§ Stored entries
┌────────
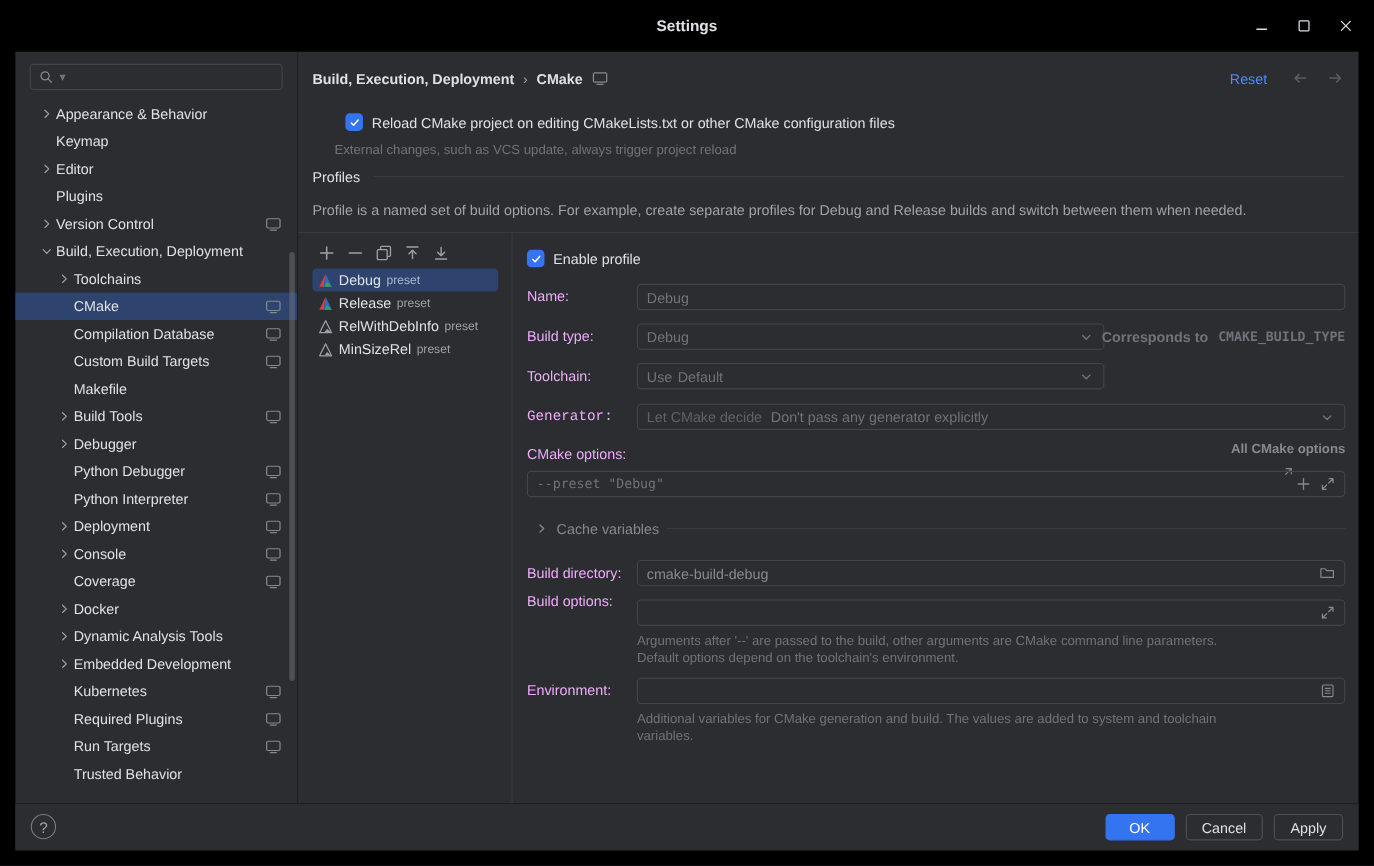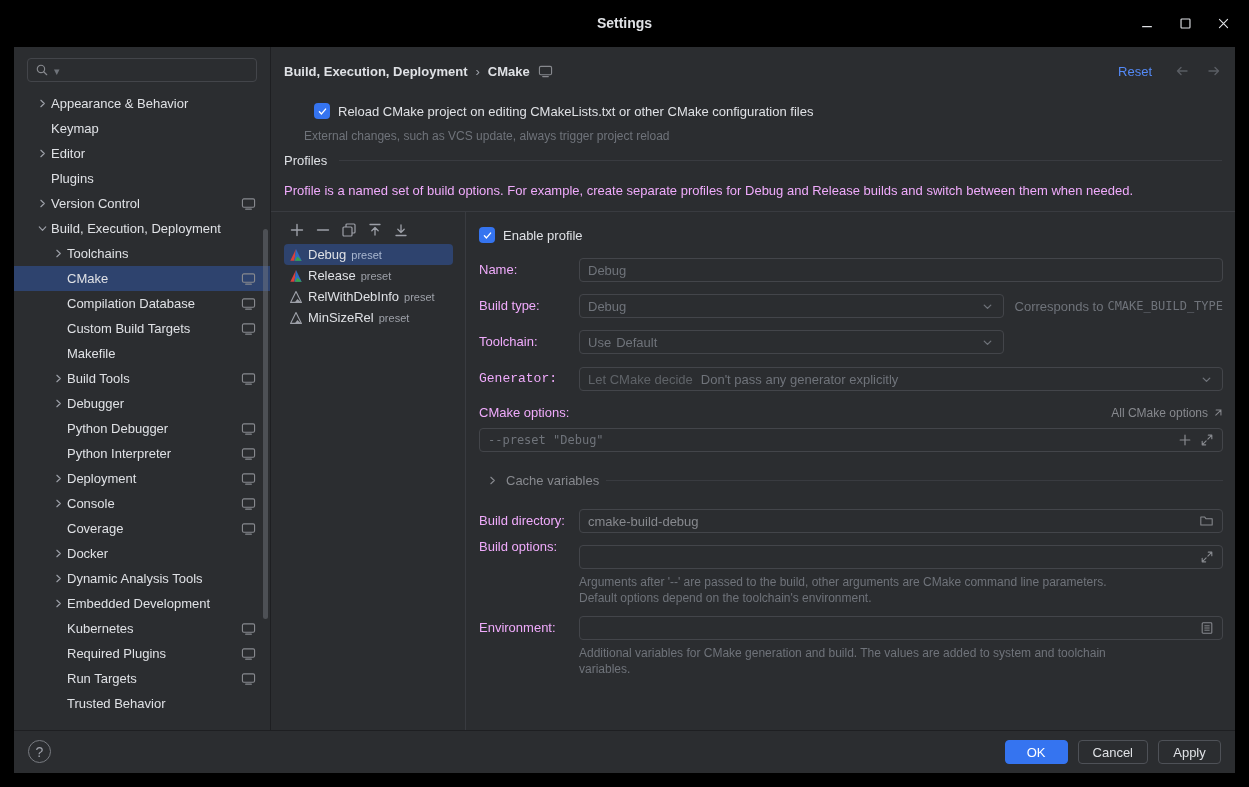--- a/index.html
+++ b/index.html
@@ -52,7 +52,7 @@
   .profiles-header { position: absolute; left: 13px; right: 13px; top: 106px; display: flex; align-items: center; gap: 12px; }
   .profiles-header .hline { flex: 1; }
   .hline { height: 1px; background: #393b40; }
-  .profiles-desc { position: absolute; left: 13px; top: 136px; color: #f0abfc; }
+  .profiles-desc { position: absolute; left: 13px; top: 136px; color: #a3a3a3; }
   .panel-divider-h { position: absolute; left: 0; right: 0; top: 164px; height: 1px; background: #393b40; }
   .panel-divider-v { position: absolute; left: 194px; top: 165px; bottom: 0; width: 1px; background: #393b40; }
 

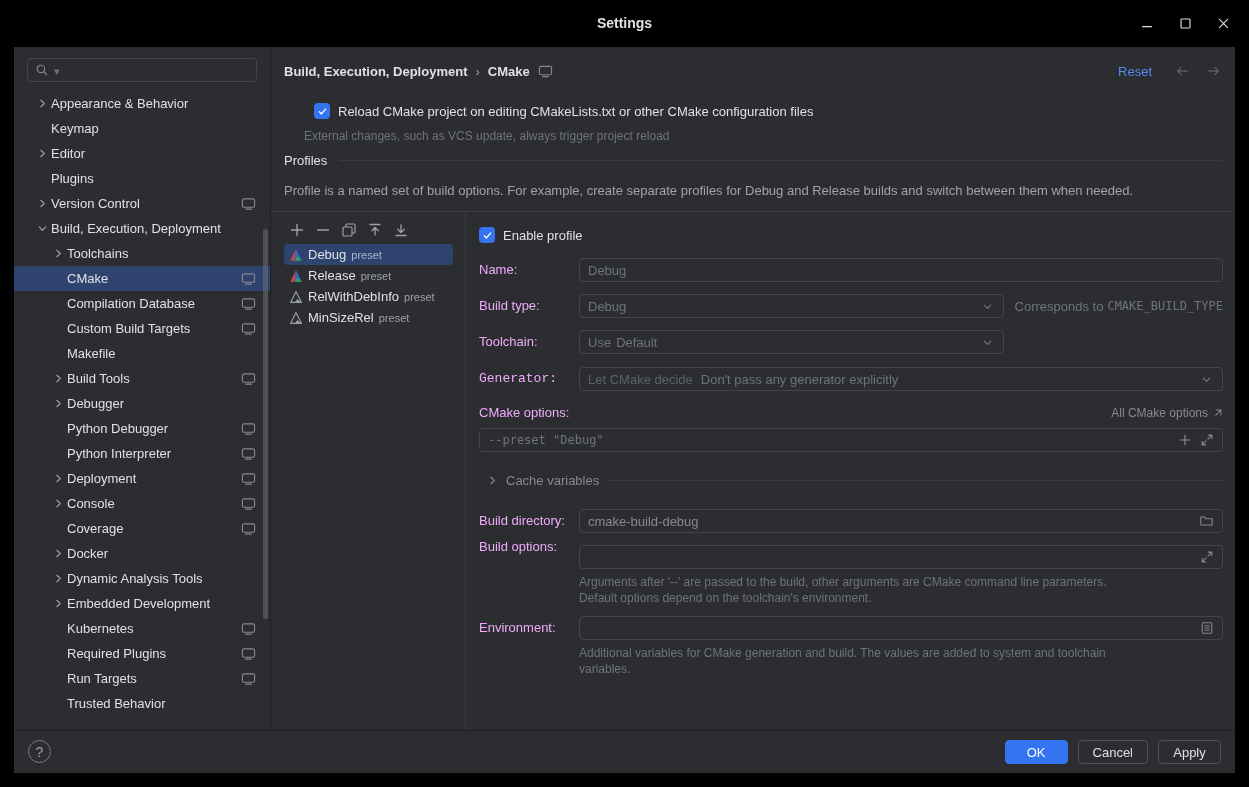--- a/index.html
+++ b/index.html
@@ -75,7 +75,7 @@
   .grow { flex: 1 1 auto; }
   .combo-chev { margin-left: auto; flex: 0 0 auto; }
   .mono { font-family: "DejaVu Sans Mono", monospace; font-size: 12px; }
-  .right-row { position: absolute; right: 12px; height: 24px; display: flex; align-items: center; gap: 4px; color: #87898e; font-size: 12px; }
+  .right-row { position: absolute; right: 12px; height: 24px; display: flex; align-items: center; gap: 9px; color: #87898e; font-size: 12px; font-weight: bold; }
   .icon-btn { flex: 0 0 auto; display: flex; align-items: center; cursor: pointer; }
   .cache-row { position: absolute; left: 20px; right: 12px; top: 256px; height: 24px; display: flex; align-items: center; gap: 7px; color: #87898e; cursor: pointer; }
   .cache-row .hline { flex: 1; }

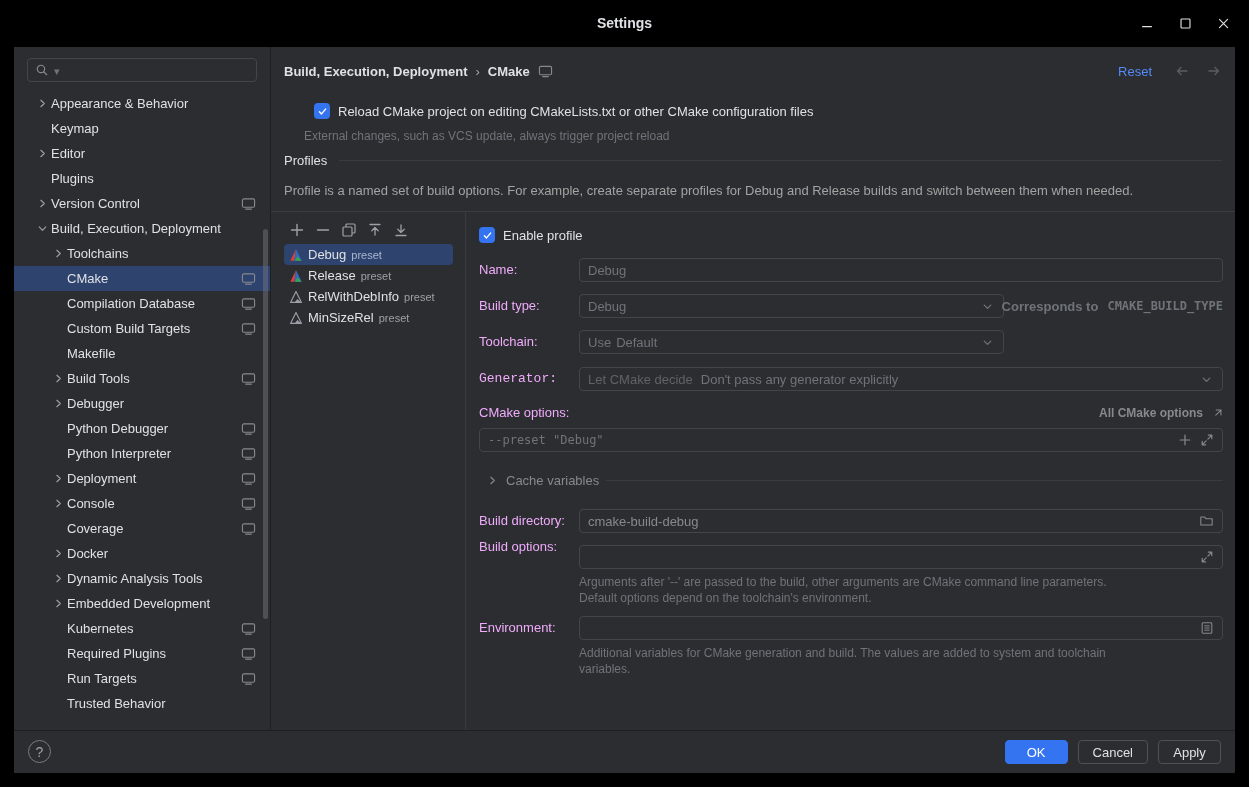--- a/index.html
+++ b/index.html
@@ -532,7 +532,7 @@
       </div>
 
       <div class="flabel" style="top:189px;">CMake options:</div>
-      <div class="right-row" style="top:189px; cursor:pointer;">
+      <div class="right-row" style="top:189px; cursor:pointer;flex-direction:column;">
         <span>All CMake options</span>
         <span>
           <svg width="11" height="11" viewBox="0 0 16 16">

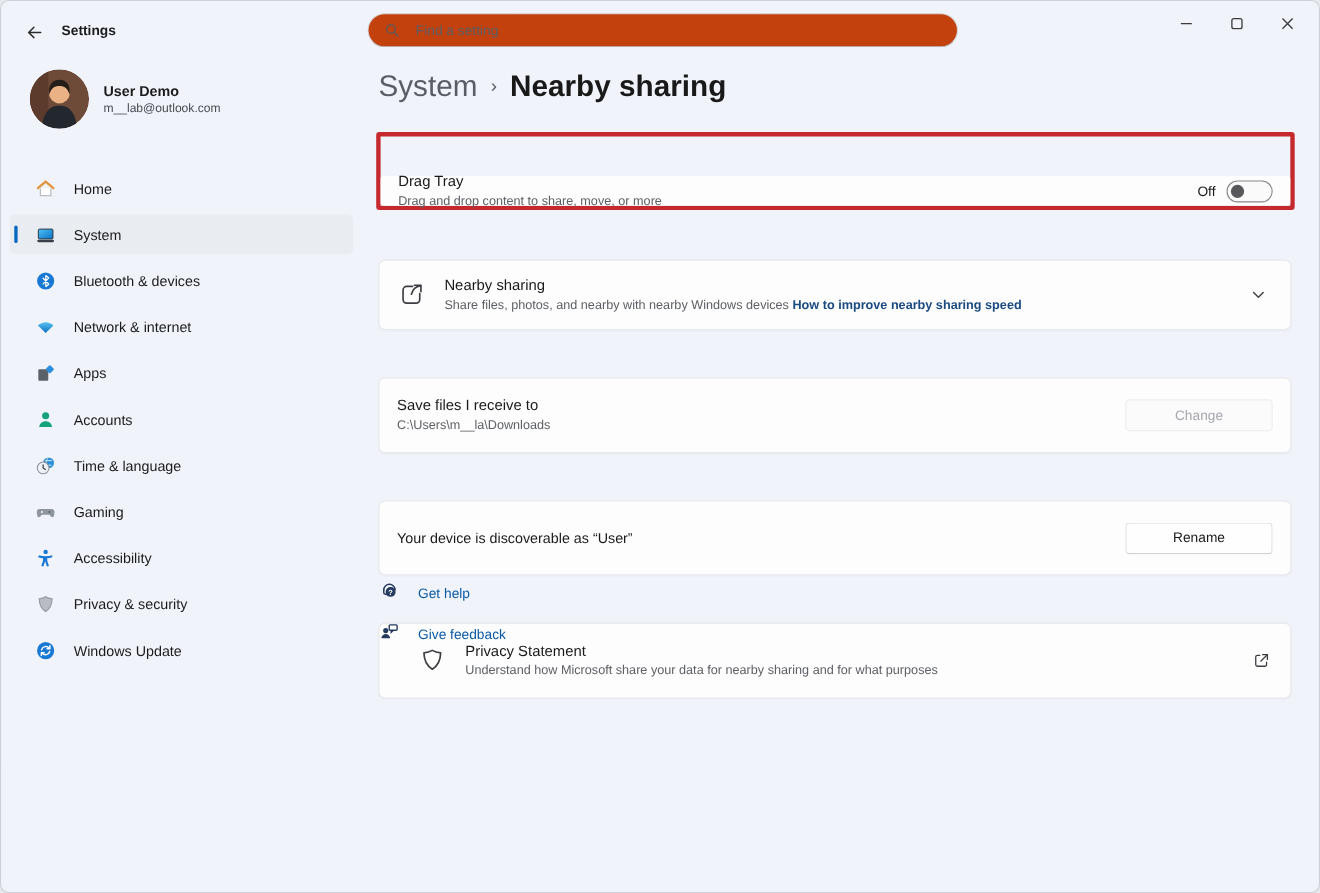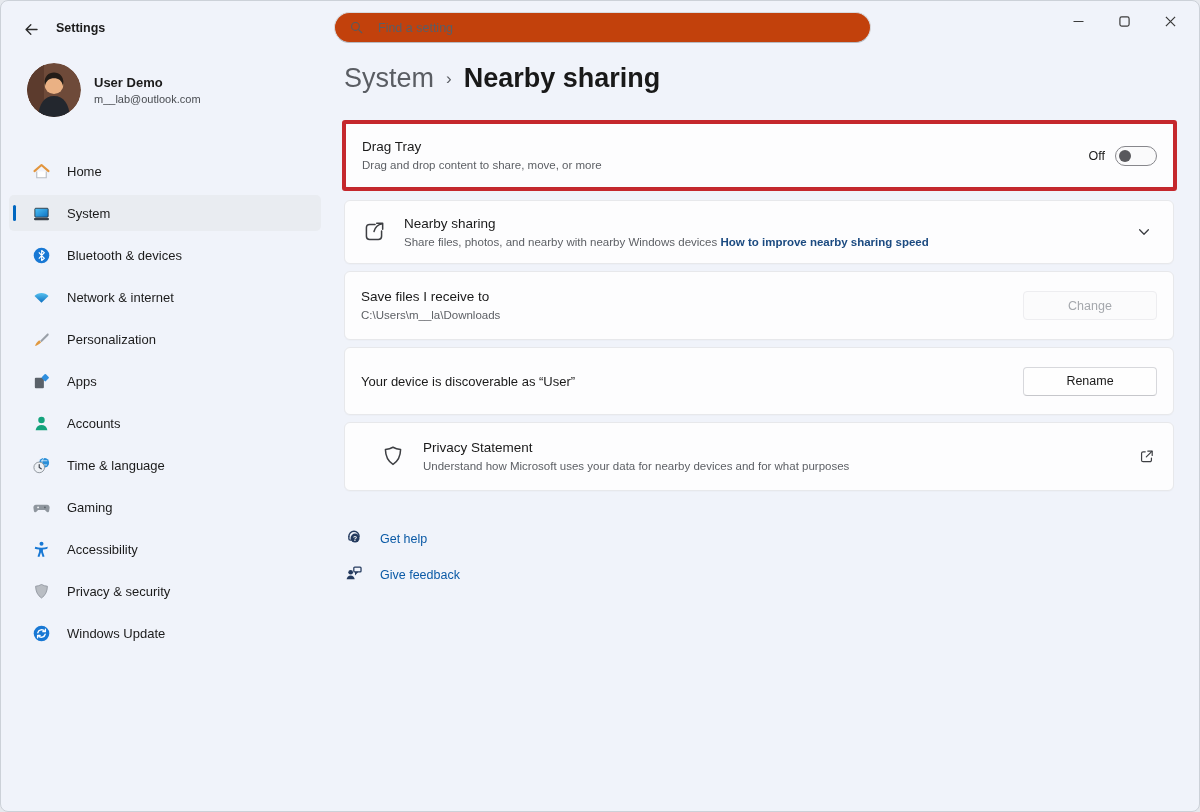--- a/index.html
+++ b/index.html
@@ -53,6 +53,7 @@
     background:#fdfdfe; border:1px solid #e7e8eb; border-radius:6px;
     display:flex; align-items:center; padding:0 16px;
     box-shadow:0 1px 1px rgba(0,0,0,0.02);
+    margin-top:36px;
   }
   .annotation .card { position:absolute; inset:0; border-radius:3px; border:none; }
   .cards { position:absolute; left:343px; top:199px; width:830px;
└────────
Nothing but an exact copy belongs in the answer: the lines from the top of the records through the line containing "center; gap: 9px;", minus the pictures.

--- a/index.html
+++ b/index.html
@@ -52,7 +52,7 @@
   .profiles-header { position: absolute; left: 13px; right: 13px; top: 106px; display: flex; align-items: center; gap: 12px; }
   .profiles-header .hline { flex: 1; }
   .hline { height: 1px; background: #393b40; }
-  .profiles-desc { position: absolute; left: 13px; top: 136px; color: #f0abfc; }
+  .profiles-desc { position: absolute; left: 13px; top: 136px; color: #a3a3a3; }
   .panel-divider-h { position: absolute; left: 0; right: 0; top: 164px; height: 1px; background: #393b40; }
   .panel-divider-v { position: absolute; left: 194px; top: 165px; bottom: 0; width: 1px; background: #393b40; }
 

--- a/index.html
+++ b/index.html
@@ -75,7 +75,7 @@
   .grow { flex: 1 1 auto; }
   .combo-chev { margin-left: auto; flex: 0 0 auto; }
   .mono { font-family: "DejaVu Sans Mono", monospace; font-size: 12px; }
-  .right-row { position: absolute; right: 12px; height: 24px; display: flex; align-items: center; gap: 4px; color: #87898e; font-size: 12px; }
+  .right-row { position: absolute; right: 12px; height: 24px; display: flex; align-items: center; gap: 9px; color: #87898e; font-size: 12px; font-weight: bold; }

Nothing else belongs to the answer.